:: Exercise instructions ::
Run through the data and copy out every line that mentions the word "filter".

(Stored data)
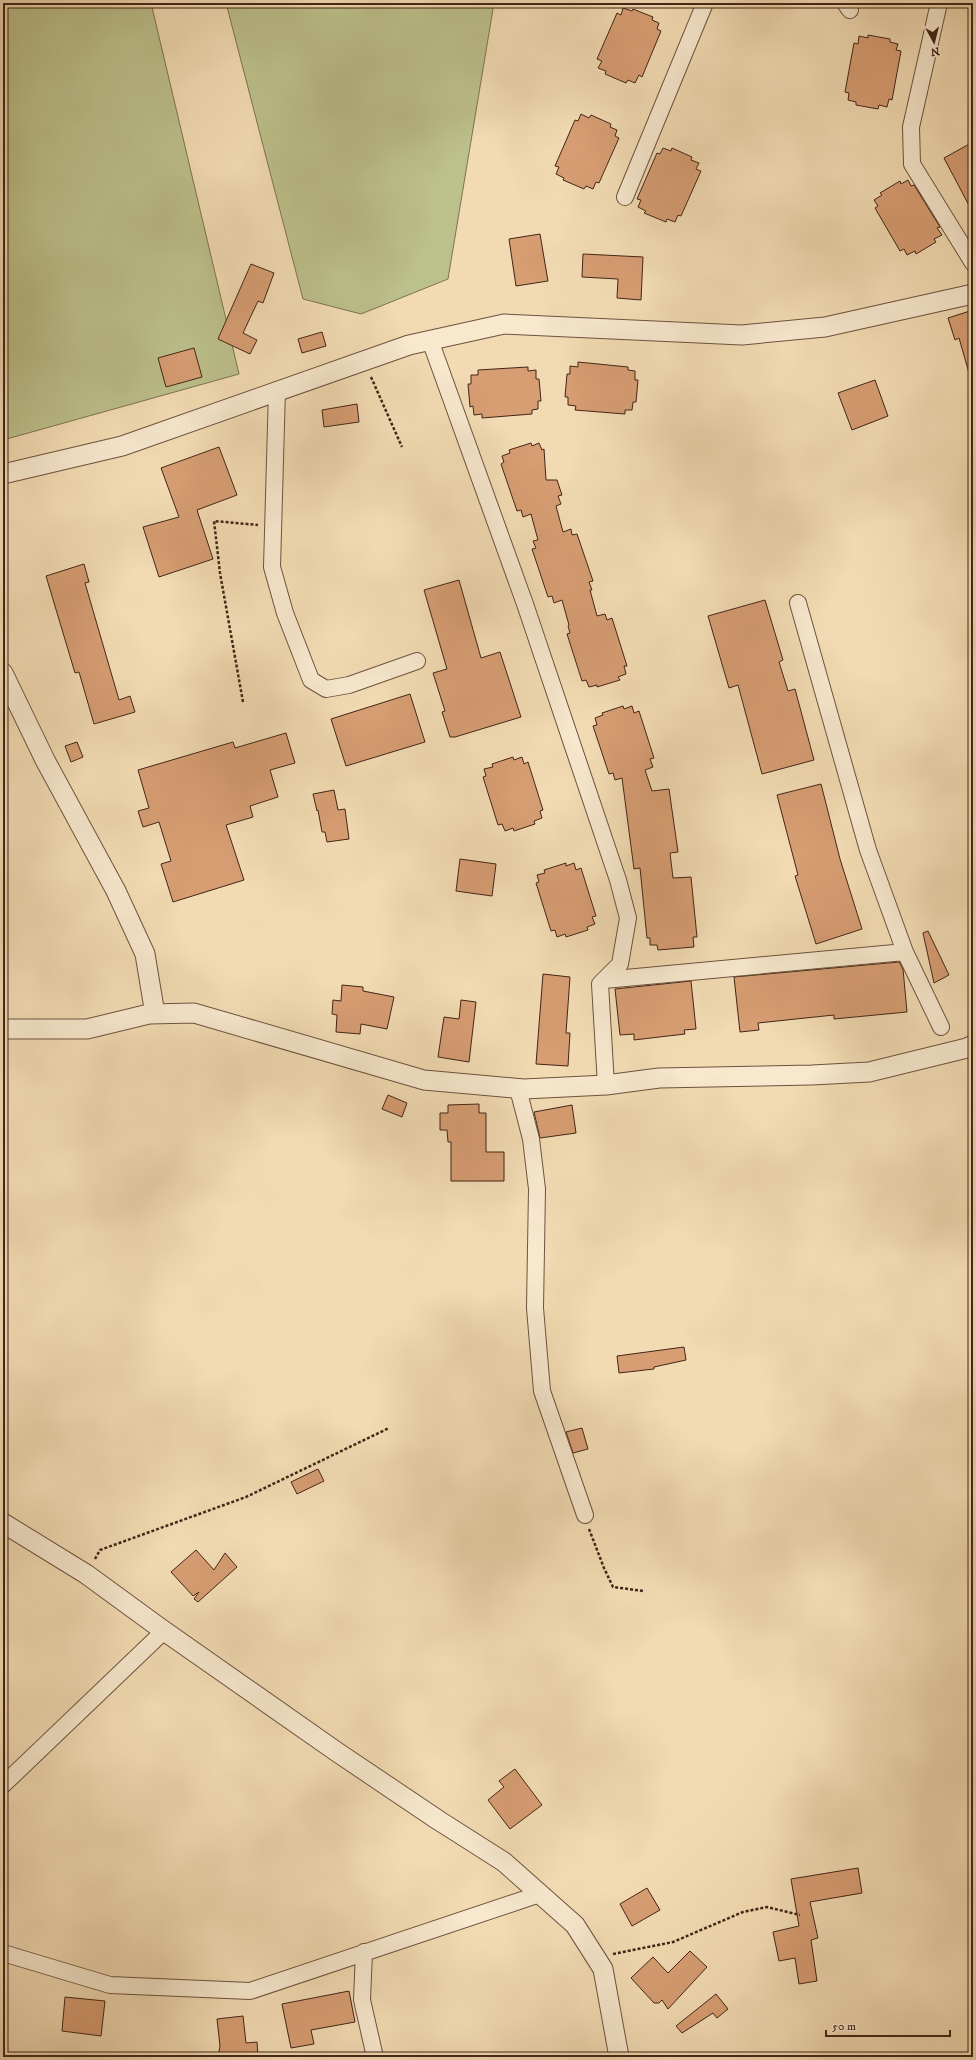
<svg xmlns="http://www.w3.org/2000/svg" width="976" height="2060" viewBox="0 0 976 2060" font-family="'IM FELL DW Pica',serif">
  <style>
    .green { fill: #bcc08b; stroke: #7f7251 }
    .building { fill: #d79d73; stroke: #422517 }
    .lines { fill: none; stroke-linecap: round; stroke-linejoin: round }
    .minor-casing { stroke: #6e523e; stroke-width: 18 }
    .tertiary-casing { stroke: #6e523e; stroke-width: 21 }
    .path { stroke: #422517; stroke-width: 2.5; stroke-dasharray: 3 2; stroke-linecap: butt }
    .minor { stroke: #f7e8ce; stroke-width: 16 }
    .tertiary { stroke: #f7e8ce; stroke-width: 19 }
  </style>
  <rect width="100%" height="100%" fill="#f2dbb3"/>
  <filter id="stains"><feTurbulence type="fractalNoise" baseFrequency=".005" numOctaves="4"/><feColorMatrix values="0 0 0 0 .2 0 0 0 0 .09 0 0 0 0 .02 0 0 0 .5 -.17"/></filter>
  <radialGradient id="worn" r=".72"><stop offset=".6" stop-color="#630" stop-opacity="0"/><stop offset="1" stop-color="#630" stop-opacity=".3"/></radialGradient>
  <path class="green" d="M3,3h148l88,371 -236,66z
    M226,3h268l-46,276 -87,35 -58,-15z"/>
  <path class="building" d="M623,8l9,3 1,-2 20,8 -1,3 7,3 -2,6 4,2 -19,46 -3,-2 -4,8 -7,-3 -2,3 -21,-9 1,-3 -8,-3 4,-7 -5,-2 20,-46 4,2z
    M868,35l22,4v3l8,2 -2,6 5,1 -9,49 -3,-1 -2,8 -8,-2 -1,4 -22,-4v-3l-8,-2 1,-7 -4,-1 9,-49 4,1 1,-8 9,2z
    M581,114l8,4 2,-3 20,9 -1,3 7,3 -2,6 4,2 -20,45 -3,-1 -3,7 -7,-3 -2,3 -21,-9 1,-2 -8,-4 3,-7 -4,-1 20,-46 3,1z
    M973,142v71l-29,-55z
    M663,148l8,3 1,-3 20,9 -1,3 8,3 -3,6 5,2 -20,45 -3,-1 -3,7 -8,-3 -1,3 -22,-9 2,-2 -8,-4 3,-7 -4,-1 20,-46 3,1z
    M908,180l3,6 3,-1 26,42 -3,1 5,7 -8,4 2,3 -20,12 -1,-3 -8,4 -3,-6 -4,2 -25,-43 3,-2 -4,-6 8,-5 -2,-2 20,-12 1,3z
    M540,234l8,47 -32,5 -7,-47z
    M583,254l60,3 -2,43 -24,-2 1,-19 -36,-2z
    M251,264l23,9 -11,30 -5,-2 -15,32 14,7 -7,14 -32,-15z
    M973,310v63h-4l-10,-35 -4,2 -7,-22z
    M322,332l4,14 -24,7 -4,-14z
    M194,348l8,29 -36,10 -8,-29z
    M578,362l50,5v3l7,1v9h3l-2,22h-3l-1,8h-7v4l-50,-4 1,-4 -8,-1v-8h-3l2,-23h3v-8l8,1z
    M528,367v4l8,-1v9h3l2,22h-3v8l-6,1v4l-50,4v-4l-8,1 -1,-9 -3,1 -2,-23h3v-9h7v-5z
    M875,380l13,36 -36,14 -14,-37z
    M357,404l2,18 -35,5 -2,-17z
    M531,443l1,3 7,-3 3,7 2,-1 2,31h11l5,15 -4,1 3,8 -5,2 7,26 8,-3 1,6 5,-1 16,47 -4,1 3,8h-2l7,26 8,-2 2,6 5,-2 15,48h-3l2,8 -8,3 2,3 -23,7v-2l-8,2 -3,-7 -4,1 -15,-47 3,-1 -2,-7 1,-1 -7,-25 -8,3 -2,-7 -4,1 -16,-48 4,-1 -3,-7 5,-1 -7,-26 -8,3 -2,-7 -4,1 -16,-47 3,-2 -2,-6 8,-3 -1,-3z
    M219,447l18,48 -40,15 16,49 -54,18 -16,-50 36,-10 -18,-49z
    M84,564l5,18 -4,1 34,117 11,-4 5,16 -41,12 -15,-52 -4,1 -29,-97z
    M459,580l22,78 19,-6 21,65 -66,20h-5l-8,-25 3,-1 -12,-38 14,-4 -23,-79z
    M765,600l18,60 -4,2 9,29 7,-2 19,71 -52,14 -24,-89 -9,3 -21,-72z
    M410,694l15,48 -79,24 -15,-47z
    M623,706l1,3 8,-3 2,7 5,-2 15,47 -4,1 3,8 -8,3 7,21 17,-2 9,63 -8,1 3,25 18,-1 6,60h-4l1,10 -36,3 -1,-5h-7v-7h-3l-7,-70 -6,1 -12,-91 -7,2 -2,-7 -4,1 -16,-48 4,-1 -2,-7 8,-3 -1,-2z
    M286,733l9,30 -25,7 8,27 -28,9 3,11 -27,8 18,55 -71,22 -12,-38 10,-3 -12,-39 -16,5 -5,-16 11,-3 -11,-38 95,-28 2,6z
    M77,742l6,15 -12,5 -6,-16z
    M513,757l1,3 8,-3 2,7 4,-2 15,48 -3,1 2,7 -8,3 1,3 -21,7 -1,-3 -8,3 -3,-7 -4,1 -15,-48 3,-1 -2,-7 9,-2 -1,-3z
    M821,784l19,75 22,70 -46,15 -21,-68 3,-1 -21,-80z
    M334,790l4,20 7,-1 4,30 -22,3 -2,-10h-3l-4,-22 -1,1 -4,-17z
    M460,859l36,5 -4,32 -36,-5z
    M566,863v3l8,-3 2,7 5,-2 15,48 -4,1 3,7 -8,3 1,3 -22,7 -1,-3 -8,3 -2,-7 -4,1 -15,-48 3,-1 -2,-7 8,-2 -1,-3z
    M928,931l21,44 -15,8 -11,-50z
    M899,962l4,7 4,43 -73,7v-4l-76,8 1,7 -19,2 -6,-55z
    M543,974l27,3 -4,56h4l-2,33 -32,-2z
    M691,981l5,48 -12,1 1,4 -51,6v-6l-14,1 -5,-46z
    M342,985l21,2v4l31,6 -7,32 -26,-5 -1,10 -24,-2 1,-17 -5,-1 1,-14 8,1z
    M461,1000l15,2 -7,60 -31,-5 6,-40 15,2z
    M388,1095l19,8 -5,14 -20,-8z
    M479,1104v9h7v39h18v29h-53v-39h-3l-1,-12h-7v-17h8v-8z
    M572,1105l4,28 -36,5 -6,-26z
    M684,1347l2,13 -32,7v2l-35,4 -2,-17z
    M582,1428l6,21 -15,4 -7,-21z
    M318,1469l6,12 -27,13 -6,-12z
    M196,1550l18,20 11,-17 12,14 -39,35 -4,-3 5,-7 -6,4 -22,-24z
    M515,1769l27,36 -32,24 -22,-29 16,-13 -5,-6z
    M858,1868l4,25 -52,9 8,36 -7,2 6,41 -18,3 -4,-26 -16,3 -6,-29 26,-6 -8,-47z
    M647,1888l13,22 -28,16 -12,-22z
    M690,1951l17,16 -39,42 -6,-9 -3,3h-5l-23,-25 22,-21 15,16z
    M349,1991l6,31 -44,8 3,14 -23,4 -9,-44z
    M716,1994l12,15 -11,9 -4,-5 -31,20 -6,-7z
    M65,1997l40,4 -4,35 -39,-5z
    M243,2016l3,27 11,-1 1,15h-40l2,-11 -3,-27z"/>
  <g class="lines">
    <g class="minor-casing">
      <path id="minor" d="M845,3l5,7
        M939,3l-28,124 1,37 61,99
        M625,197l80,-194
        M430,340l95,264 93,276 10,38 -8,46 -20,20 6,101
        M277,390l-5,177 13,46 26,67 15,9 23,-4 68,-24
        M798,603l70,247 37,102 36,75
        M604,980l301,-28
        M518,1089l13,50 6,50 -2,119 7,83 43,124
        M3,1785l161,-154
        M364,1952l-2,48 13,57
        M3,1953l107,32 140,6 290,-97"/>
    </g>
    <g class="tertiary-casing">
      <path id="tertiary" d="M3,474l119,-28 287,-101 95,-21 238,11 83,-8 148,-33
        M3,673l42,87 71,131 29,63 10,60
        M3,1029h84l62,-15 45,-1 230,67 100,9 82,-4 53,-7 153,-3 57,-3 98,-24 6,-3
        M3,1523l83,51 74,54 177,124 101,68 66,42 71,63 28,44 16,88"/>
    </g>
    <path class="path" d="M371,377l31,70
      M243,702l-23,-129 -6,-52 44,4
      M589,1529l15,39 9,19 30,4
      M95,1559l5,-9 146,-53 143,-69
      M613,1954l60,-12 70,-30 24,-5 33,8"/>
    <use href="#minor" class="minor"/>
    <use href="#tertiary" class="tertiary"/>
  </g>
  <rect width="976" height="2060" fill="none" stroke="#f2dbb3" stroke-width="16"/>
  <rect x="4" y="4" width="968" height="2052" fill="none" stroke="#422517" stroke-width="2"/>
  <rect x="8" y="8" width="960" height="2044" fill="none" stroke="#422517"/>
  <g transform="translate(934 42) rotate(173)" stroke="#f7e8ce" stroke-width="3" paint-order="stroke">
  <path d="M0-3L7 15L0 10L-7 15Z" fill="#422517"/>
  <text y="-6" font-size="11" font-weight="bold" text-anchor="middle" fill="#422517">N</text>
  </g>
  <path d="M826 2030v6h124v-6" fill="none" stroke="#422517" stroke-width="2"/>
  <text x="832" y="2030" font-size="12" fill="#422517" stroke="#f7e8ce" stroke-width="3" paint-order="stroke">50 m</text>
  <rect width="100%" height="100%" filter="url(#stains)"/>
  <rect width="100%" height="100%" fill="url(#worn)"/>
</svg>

:: Response ::
  <filter id="stains"><feTurbulence type="fractalNoise" baseFrequency=".005" numOctaves="4"/><feColorMatrix values="0 0 0 0 .2 0 0 0 0 .09 0 0 0 0 .02 0 0 0 .5 -.17"/></filter>
  <rect width="100%" height="100%" filter="url(#stains)"/>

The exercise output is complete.